_The task_. The entries below are to be given back exactly, with images excluded.

(Saved entries)
════════════════════
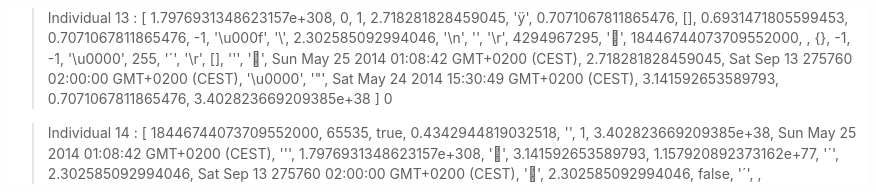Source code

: > Individual 13 :
[ 1.7976931348623157e+308,
  0,
  1,
  2.718281828459045,
  'ÿ',
  0.7071067811865476,
  [],
  0.6931471805599453,
  0.7071067811865476,
  -1,
  '\u000f',
  '\\',
  2.302585092994046,
  '\n',
  '',
  '\r',
  4294967295,
  '࿿',
  18446744073709552000,
  ,
  {},
  -1,
  -1,
  '\u0000',
  255,
  '´',
  '\r',
  [],
  '\'',
  '࿿',
  Sun May 25 2014 01:08:42 GMT+0200 (CEST),
  2.718281828459045,
  Sat Sep 13 275760 02:00:00 GMT+0200 (CEST),
  '\u0000',
  '"',
  Sat May 24 2014 15:30:49 GMT+0200 (CEST),
  3.141592653589793,
  0.7071067811865476,
  3.402823669209385e+38 ]
0

> Individual 14 :
[ 18446744073709552000,
  65535,
  true,
  0.4342944819032518,
  '',
  1,
  3.402823669209385e+38,
  Sun May 25 2014 01:08:42 GMT+0200 (CEST),
  '\'',
  1.7976931348623157e+308,
  '࿿',
  3.141592653589793,
  1.157920892373162e+77,
  '´',
  2.302585092994046,
  Sat Sep 13 275760 02:00:00 GMT+0200 (CEST),
  '￿',
  2.302585092994046,
  false,
  '´',
  ,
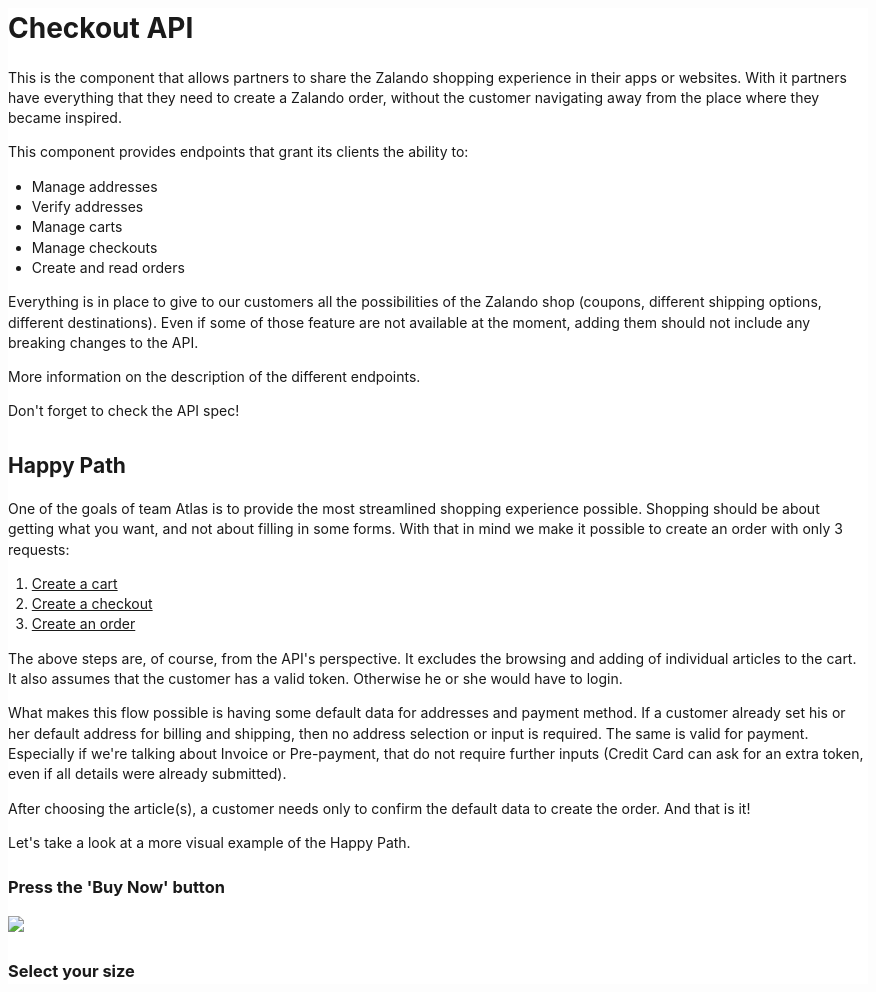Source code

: # Checkout API

This is the component that allows partners to share the Zalando shopping experience in their apps or websites. With it partners have everything that they need to create a Zalando order, without the customer navigating away from the place where they became inspired.

This component provides endpoints that grant its clients the ability to:

 * Manage addresses
 * Verify addresses
 * Manage carts
 * Manage checkouts
 * Create and read orders

Everything is in place to give to our customers all the possibilities of the Zalando shop (coupons, different shipping options, different destinations). Even if some of those feature are not available at the moment, adding them should not include any breaking changes to the API.

More information on the description of the different endpoints.

<aside class="notice">
Don't forget to check the API spec!</a>
</aside>

## Happy Path

One of the goals of team Atlas is to provide the most streamlined shopping experience possible. Shopping should be about getting what you want, and not about filling in some forms. With that in mind we make it possible to create an order with only 3 requests:

 1. [Create a cart](#creating-a-cart)
 2. [Create a checkout](#creating-a-checkout)
 3. [Create an order](#creating-an-order)

The above steps are, of course, from the API's perspective. It excludes the browsing and adding of individual articles to the cart. It also assumes that the customer has a valid token. Otherwise he or she would have to login.

What makes this flow possible is having some default data for addresses and payment method. If a customer already set his or her default address for billing and shipping, then no address selection or input is required. The same is valid for payment. Especially if we're talking about Invoice or Pre-payment, that do not require further inputs (Credit Card can ask for an extra token, even if all details were already submitted).

After choosing the article(s), a customer needs only to confirm the default data to create the order. And that is it!

Let's take a look at a more visual example of the Happy Path.

### Press the 'Buy Now' button

<img src="images/press-buy-button.png" >

### Select your size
════════════════════
_Written answer_.
Source code

: > Individual 13 :
[ 1.7976931348623157e+308,
  0,
  1,
  2.718281828459045,
  'ÿ',
  0.7071067811865476,
  [],
  0.6931471805599453,
  0.7071067811865476,
  -1,
  '\u000f',
  '\\',
  2.302585092994046,
  '\n',
  '',
  '\r',
  4294967295,
  '࿿',
  18446744073709552000,
  ,
  {},
  -1,
  -1,
  '\u0000',
  255,
  '´',
  '\r',
  [],
  '\'',
  '࿿',
  Sun May 25 2014 01:08:42 GMT+0200 (CEST),
  2.718281828459045,
  Sat Sep 13 275760 02:00:00 GMT+0200 (CEST),
  '\u0000',
  '"',
  Sat May 24 2014 15:30:49 GMT+0200 (CEST),
  3.141592653589793,
  0.7071067811865476,
  3.402823669209385e+38 ]
0

> Individual 14 :
[ 18446744073709552000,
  65535,
  true,
  0.4342944819032518,
  '',
  1,
  3.402823669209385e+38,
  Sun May 25 2014 01:08:42 GMT+0200 (CEST),
  '\'',
  1.7976931348623157e+308,
  '࿿',
  3.141592653589793,
  1.157920892373162e+77,
  '´',
  2.302585092994046,
  Sat Sep 13 275760 02:00:00 GMT+0200 (CEST),
  '￿',
  2.302585092994046,
  false,
  '´',
  ,
Source code

: # Checkout API

This is the component that allows partners to share the Zalando shopping experience in their apps or websites. With it partners have everything that they need to create a Zalando order, without the customer navigating away from the place where they became inspired.

This component provides endpoints that grant its clients the ability to:

 * Manage addresses
 * Verify addresses
 * Manage carts
 * Manage checkouts
 * Create and read orders

Everything is in place to give to our customers all the possibilities of the Zalando shop (coupons, different shipping options, different destinations). Even if some of those feature are not available at the moment, adding them should not include any breaking changes to the API.

More information on the description of the different endpoints.

<aside class="notice">
Don't forget to check the API spec!</a>
</aside>

## Happy Path

One of the goals of team Atlas is to provide the most streamlined shopping experience possible. Shopping should be about getting what you want, and not about filling in some forms. With that in mind we make it possible to create an order with only 3 requests:

 1. [Create a cart](#creating-a-cart)
 2. [Create a checkout](#creating-a-checkout)
 3. [Create an order](#creating-an-order)

The above steps are, of course, from the API's perspective. It excludes the browsing and adding of individual articles to the cart. It also assumes that the customer has a valid token. Otherwise he or she would have to login.

What makes this flow possible is having some default data for addresses and payment method. If a customer already set his or her default address for billing and shipping, then no address selection or input is required. The same is valid for payment. Especially if we're talking about Invoice or Pre-payment, that do not require further inputs (Credit Card can ask for an extra token, even if all details were already submitted).

After choosing the article(s), a customer needs only to confirm the default data to create the order. And that is it!

Let's take a look at a more visual example of the Happy Path.

### Press the 'Buy Now' button

<img src="images/press-buy-button.png" >

### Select your size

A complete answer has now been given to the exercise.